What you should do -
Return only the number of lines in the entries below that hold the word "down".

Extracted records -
- - -

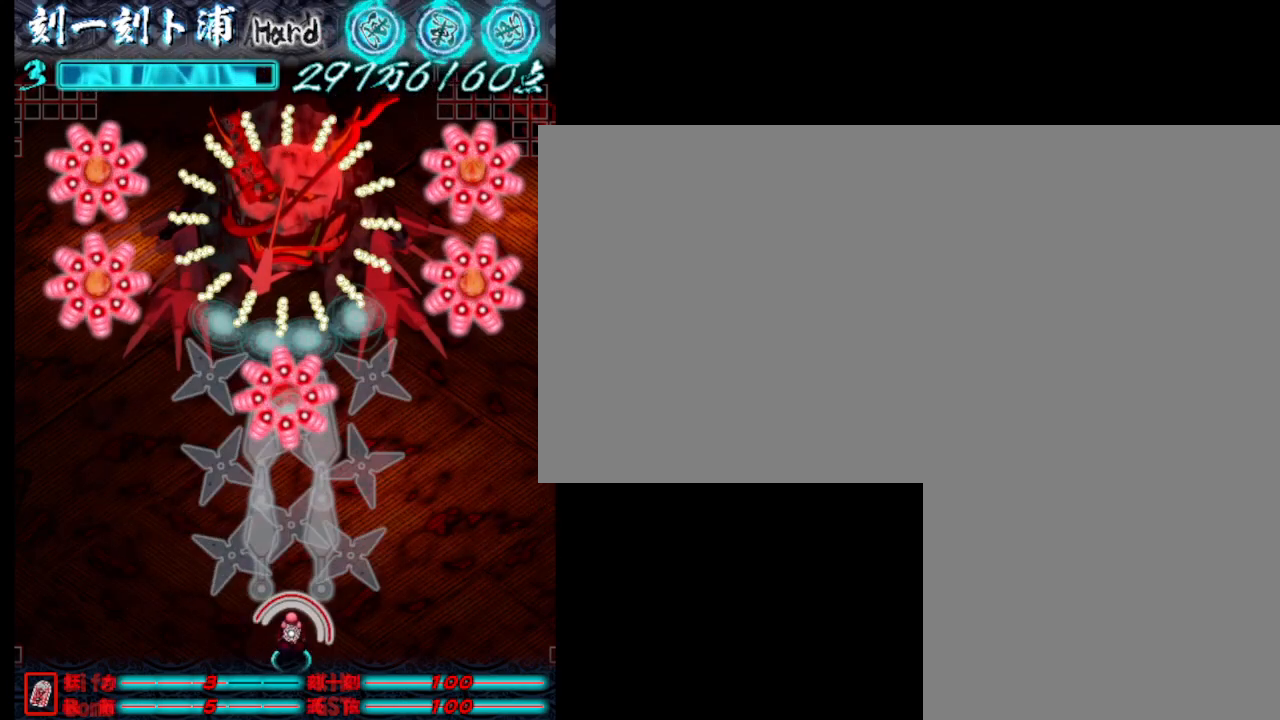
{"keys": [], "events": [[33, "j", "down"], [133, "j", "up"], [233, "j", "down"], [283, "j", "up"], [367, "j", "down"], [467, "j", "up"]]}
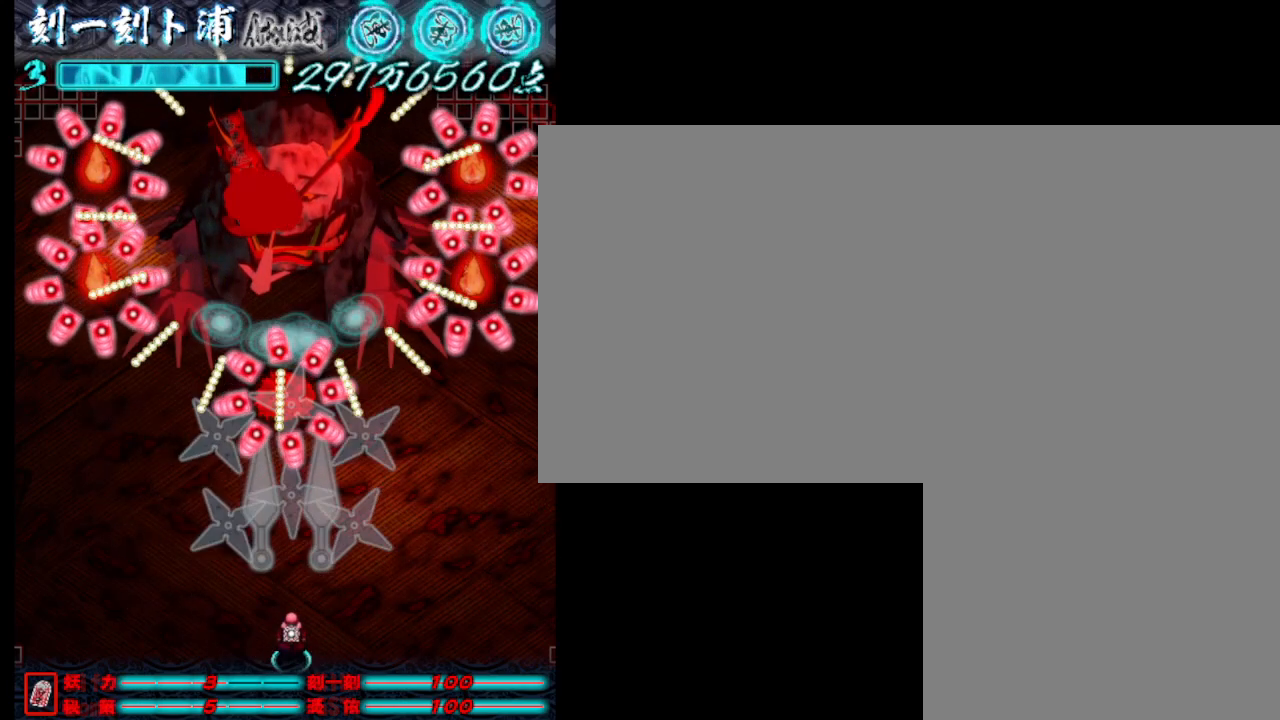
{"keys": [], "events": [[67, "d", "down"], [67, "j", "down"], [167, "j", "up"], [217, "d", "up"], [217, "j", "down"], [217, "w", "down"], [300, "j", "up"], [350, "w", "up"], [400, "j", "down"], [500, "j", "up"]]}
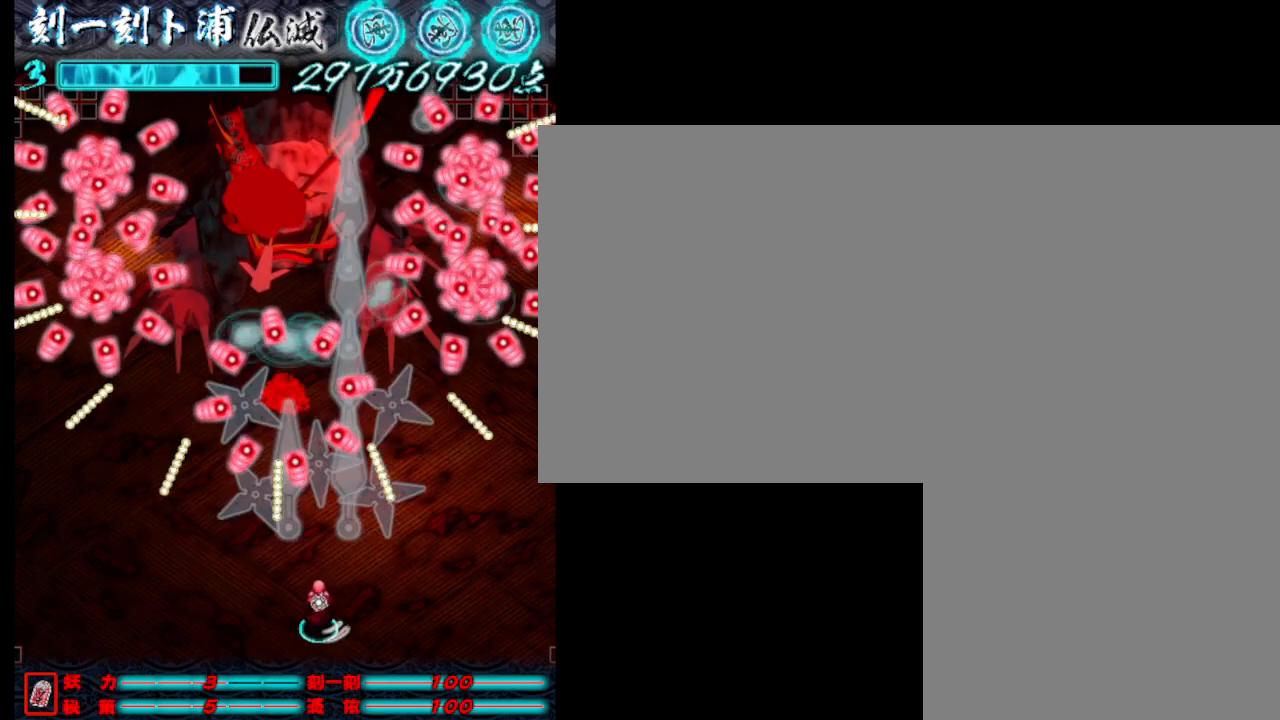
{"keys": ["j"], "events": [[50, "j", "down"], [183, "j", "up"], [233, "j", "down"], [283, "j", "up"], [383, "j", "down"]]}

- - -

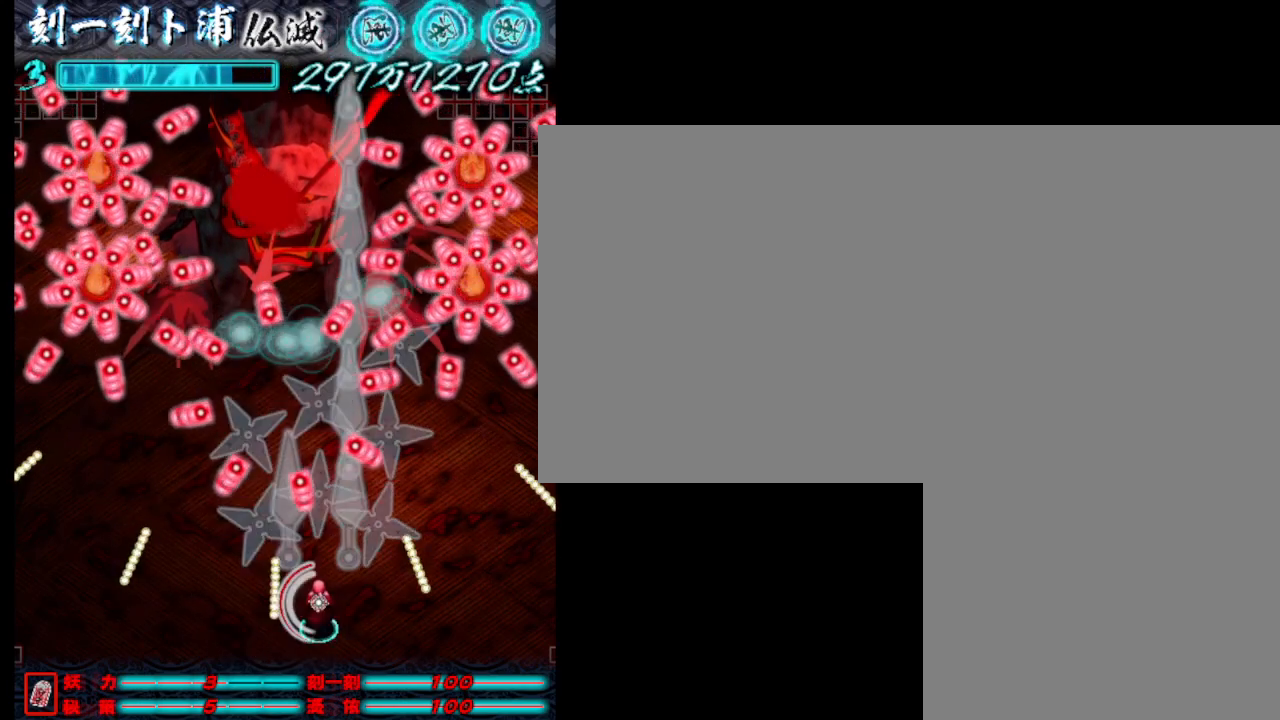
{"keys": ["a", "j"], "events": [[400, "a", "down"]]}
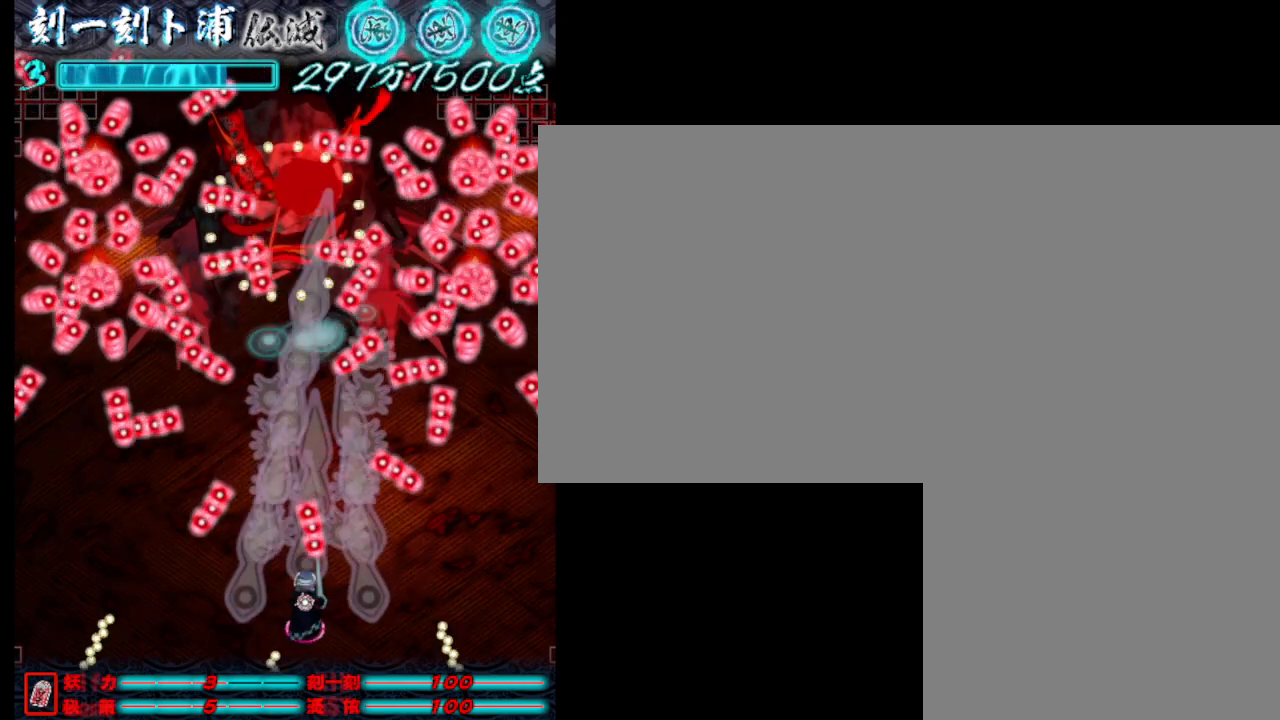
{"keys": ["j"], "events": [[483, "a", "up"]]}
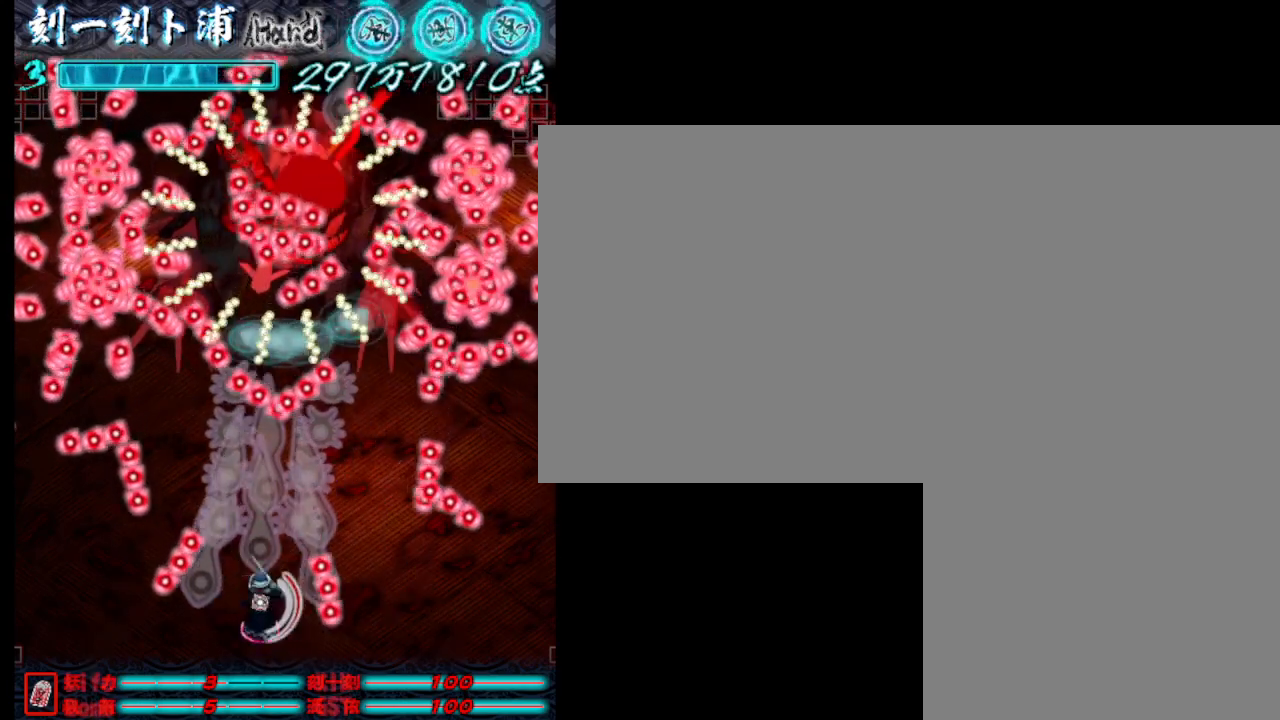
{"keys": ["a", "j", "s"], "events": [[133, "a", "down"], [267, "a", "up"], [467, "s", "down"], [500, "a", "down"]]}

- - -

Output of the task -
5